Die Fragen, die du stellt beinhalten viele theologische Fragen. Sie beinhalten wesentliche Elemente, die zum Glauben über das Wesen Gottes gehören und wesentliche Inhalte der Mariologie. 

Tatsächlich gibt es im Christentum keine Prädestinationslehre. Das würde bedeuten, dass Gott den Lebensweg des Menschen festlegt, was dem freien Willen des Menschen, der ein wesentliches Fundament des Christentums ist, widerspräche.  Dann stellt sich die Frage, wie Gott trotzdem wissen kann, was geschehen wird. Die Antwort ist eigentlich einfach: Gott ist ewig. Ewig heißt nicht, dass es einfach eine Linie gibt, auf der halt irgendwo ein Punkt ist, auf dem ein Ereignis stattfindet. Diese Linie habe keinen Anfang und kein Ende. Das würde heißen, dass Ewigkeit parallel zur Zeit verläuft. Aber das wäre ein falsches Verständnis von Ewigkeit. Ewigkeit heißt eigentlich Zeitlosigkeit.

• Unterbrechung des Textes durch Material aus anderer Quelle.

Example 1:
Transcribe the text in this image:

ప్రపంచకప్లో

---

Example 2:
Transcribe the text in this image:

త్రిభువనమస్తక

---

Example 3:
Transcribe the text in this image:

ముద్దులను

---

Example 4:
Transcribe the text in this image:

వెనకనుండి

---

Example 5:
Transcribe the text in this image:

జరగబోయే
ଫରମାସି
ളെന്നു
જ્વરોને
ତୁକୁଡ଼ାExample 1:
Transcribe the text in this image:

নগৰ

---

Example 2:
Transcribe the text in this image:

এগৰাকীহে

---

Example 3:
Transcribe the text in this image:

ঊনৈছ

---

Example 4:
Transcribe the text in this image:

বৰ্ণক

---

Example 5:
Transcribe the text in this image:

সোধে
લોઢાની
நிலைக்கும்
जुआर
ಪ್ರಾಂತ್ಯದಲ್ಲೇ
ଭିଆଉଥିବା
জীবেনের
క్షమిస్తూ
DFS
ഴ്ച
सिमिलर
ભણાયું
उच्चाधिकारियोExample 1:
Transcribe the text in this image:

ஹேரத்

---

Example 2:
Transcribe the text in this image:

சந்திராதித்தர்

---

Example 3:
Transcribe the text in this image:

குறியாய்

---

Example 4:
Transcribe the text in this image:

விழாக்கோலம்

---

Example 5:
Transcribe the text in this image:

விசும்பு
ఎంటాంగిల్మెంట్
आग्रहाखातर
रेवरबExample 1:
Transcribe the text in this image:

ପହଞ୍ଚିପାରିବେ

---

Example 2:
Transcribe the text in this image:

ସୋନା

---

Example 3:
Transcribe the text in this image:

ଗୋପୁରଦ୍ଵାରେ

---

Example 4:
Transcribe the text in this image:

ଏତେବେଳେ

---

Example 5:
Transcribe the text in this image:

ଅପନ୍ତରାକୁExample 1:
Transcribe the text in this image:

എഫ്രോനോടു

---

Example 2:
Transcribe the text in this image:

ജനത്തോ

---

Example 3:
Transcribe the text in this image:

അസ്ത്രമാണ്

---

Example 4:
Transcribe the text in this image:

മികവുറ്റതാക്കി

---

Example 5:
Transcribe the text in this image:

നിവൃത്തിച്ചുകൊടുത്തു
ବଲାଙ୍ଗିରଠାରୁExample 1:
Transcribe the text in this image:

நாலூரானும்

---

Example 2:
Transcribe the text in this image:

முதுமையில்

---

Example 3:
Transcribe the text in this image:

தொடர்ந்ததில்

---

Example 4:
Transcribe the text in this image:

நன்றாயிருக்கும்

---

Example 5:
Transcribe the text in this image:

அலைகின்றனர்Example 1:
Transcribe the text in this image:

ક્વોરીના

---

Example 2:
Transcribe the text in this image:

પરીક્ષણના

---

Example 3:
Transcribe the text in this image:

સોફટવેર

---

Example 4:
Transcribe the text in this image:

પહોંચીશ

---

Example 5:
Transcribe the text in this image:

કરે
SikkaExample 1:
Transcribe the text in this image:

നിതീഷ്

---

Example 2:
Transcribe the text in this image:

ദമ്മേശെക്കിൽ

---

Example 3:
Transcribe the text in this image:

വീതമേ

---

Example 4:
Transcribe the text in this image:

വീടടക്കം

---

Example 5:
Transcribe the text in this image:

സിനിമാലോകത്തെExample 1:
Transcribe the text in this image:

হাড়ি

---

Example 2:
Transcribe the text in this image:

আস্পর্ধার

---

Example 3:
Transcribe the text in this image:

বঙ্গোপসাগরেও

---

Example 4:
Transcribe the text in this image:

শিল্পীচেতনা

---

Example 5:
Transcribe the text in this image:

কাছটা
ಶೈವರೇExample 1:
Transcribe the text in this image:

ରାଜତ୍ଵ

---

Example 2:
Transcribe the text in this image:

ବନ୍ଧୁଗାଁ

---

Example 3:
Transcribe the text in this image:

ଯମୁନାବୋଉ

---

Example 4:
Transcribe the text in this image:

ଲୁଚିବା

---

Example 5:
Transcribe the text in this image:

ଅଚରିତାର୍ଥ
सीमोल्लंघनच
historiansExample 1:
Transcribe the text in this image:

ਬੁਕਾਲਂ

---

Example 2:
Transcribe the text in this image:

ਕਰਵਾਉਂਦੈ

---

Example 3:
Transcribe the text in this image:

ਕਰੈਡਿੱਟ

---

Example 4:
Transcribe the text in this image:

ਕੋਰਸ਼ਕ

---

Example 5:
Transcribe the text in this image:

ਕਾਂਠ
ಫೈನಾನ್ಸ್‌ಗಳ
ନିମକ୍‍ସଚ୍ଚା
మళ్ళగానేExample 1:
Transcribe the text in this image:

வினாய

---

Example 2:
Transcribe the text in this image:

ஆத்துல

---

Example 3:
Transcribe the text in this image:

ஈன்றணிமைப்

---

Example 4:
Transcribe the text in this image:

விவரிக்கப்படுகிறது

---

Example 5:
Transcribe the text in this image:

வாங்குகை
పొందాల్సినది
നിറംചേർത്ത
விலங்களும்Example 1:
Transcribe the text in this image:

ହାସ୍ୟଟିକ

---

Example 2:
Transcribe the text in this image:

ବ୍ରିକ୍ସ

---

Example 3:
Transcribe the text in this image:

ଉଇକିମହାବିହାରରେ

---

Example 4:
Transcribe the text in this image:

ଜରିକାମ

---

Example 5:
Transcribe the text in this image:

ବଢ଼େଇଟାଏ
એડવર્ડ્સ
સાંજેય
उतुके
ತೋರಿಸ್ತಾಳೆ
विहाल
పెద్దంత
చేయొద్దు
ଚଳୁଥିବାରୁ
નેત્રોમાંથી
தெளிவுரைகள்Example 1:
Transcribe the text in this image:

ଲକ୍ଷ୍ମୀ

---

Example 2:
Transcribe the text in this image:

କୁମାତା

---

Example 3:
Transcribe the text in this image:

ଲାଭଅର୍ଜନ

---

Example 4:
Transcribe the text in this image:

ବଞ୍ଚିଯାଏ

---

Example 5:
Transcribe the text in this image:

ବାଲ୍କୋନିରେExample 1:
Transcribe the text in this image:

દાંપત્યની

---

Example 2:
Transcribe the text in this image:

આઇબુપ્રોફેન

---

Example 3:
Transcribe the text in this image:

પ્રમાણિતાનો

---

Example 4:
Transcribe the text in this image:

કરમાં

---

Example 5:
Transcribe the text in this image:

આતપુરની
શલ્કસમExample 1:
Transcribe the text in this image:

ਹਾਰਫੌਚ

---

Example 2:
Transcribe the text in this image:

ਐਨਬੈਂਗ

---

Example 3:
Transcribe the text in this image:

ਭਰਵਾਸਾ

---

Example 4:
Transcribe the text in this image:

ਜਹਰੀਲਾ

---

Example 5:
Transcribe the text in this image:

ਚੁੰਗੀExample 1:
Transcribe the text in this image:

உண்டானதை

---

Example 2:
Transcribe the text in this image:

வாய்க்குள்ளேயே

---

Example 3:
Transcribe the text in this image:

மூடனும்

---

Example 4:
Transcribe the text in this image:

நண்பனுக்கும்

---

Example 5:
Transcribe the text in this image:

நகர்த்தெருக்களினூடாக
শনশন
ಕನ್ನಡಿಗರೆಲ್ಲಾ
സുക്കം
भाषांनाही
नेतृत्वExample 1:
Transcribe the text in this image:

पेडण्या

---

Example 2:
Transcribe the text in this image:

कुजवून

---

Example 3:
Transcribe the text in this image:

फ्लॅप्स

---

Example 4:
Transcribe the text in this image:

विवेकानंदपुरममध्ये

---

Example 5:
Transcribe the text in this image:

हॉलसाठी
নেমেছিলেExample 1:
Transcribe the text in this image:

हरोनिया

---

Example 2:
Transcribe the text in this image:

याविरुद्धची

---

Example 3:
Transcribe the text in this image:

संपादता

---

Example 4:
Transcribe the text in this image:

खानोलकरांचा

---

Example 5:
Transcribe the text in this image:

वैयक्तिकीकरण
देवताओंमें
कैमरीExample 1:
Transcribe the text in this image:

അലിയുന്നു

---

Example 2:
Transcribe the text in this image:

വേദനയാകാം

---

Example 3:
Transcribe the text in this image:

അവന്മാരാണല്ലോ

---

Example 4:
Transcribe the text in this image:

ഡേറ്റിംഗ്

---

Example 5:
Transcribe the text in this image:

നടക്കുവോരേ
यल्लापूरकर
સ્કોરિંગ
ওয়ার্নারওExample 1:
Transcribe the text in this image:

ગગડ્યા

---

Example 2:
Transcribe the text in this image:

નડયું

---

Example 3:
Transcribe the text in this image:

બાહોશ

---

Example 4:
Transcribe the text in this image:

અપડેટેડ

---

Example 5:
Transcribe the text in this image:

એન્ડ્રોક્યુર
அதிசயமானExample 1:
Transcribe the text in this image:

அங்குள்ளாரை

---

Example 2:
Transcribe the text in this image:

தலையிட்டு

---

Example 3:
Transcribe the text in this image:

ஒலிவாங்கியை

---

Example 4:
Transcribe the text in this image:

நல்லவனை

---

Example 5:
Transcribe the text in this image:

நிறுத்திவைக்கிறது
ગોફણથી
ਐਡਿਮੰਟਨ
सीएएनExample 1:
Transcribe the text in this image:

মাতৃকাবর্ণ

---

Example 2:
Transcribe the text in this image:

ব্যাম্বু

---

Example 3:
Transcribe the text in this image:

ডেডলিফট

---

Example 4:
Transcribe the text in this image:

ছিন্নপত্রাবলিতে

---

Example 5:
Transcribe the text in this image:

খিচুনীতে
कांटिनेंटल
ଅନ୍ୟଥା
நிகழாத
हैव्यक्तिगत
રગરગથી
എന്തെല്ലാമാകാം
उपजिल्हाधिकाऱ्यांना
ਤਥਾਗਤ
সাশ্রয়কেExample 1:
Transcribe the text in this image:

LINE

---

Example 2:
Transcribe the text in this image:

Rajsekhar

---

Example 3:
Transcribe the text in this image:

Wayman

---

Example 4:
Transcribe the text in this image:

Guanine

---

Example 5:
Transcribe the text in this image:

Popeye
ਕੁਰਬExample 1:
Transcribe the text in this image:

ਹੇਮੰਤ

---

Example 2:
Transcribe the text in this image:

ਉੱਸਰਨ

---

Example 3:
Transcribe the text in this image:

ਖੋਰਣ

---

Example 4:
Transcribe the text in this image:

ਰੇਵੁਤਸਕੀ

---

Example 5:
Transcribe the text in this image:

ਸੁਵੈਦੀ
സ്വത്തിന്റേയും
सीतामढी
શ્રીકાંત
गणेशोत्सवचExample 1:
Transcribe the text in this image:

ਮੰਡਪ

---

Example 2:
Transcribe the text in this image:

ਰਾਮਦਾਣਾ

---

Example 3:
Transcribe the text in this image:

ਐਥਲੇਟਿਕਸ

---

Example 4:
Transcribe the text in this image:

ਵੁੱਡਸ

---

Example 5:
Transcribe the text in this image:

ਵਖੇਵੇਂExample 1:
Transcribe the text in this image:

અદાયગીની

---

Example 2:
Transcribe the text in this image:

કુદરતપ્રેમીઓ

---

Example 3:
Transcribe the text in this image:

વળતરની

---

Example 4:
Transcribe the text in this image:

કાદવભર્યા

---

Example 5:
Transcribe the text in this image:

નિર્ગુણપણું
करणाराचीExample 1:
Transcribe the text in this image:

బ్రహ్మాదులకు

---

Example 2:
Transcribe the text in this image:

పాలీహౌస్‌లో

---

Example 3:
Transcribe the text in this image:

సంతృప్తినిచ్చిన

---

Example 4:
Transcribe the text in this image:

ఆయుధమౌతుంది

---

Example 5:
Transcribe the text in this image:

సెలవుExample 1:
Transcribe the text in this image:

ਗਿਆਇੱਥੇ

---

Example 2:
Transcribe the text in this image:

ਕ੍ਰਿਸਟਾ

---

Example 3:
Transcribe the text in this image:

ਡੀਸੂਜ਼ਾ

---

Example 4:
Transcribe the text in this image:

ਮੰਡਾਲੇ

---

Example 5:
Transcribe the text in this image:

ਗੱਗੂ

Gott ist nicht an die Zeit gebunden, d.h., er existiert jenseits der Zeit und erlebt nicht einen Moment nach dem anderen, sondern Gott erlebt vielmehr alles gleichzeitig, wenn man es doch irgendwo in menschliche Worte fassen will. Diese Ewigkeit kann der Mensch nicht wirklich verstehen, deshalb ist es schwer, die Ewigkeit Gottes zu denken. D.h. alles ist für Gott geschehen, geschieht für Gott und wird für Gott geschehen. 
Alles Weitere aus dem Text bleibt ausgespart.